*TEXTO:*
==========

6 de abr. de 2011

A nuvem cor-de-rosa



Enquanto somos novos, isto é, até cerca dos trinta anos de idade, o metabolismo do nosso corpo permite-nos dormir toda a noite sem interrupções, dando-nos ao acordar a impressão de que aquelas horas de descanso não passaram por nós, Isto, é claro, se não for o caso de estarmos excitados com algum assunto pessoal, ou se estivermos doentes.
Mais tarde, e à medida que a idade avança são frequentes as idas à casa de banho a meio da noite, por um lado é o sono que é mais leve, por outro as preocupações do dia-a-dia vão connosco para a cama e, de certa forma, atormentam-nos o descanso, e ainda porque a elasticidade do nosso corpo não nos permite excessos de volume por muito tempo.
É essa a experiência de vida de todos nós, e portanto é essa a minha experiência, pelo que, por hábito e automatismo, é normal que a meio da noite eu vá descarregar os líquidos em excesso no lugar a tal destinado, porém, e para não acordar a parceira que partilha comigo a outra metade da cama, tenho o bom senso de fazer todo percurso de luz apagada, de forma que vou e volto às escuras e normalmente meio a dormir. Nestas sucessivas surtidas nocturnas nunca nada de estranho me aconteceu, o que é normal, pois conheço perfeitamente a geogra­fia da casa, sei o lugar exacto dos móveis e adereços que a decoram, e, nestas condições, é com facilidade que me desloco pela casa às escuras, proeza que penso, toda a gente é capaz de cometer.
No entanto, e para que as excepções sirvam para confirmar a regra, aconteceu uma noite o anormal, o diferente, o desconhecido. Aconteceu há alguns anos, não o posso precisar, porque interessa, isso sim relatar o sucedido para se ter ideia de quanto a pessoa pode ficar fora de si perante situações aparentemente inexplicáveis.
Pois bem numa noite em que como de costume saí da cama para aliviar os líquidos precipitados há horas, ao abrir a porta do quarto na mais completa escuridão, senti-me de imediato possuído de uma sensação de desconhecido, e fiquei francamente bloqueado apesar de ainda mal acordado.

==========

*INFORMAÇÃO FORNECIDA:*
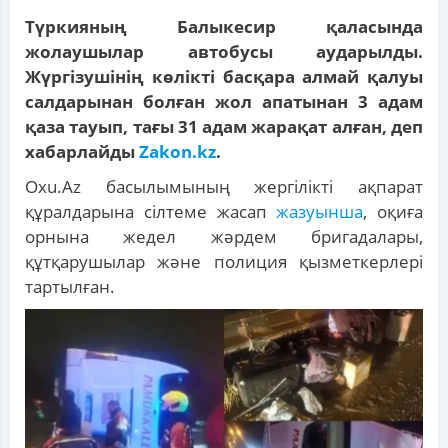
Түркияның Балыкесир қаласында
жолаушылар автобусы аударылды.
Жүргізушінің көлікті басқара алмай қалуы
салдарынан болған жол апатынан 3 адам
қаза тауып, тағы 31 адам жарақат алған, деп
хабарлайды
Zakon.kz
.
Oxu.Az басылымының жергілікті ақпарат
құралдарына сілтеме жасап
жазуынша
, оқиға
орнына жедел жәрдем бригадалары,
құтқарушылар және полиция қызметкерлері
тартылған.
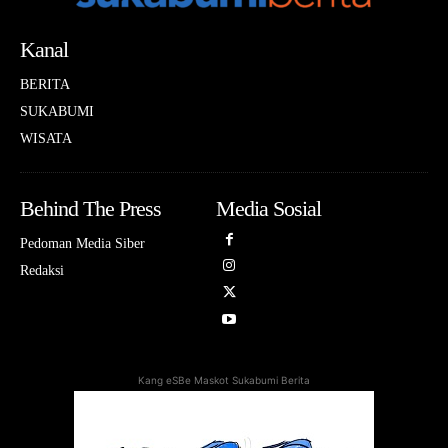
Kanal
BERITA
SUKABUMI
WISATA
Behind The Press
Media Sosial
Pedoman Media Siber
Redaksi
Kang eSBe Maskot Sukabumi Berita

==========

*EXPERIMENTE:*
Extraia do texto "A nuvem cor-de-rosa", sem qualquer alteração, tudo desde "A nuvem cor-de-rosa" até "se estivermos doentes.". A listagem não faz falta.

*RESPOSTA:*
A nuvem cor-de-rosa



Enquanto somos novos, isto é, até cerca dos trinta anos de idade, o metabolismo do nosso corpo permite-nos dormir toda a noite sem interrupções, dando-nos ao acordar a impressão de que aquelas horas de descanso não passaram por nós, Isto, é claro, se não for o caso de estarmos excitados com algum assunto pessoal, ou se estivermos doentes.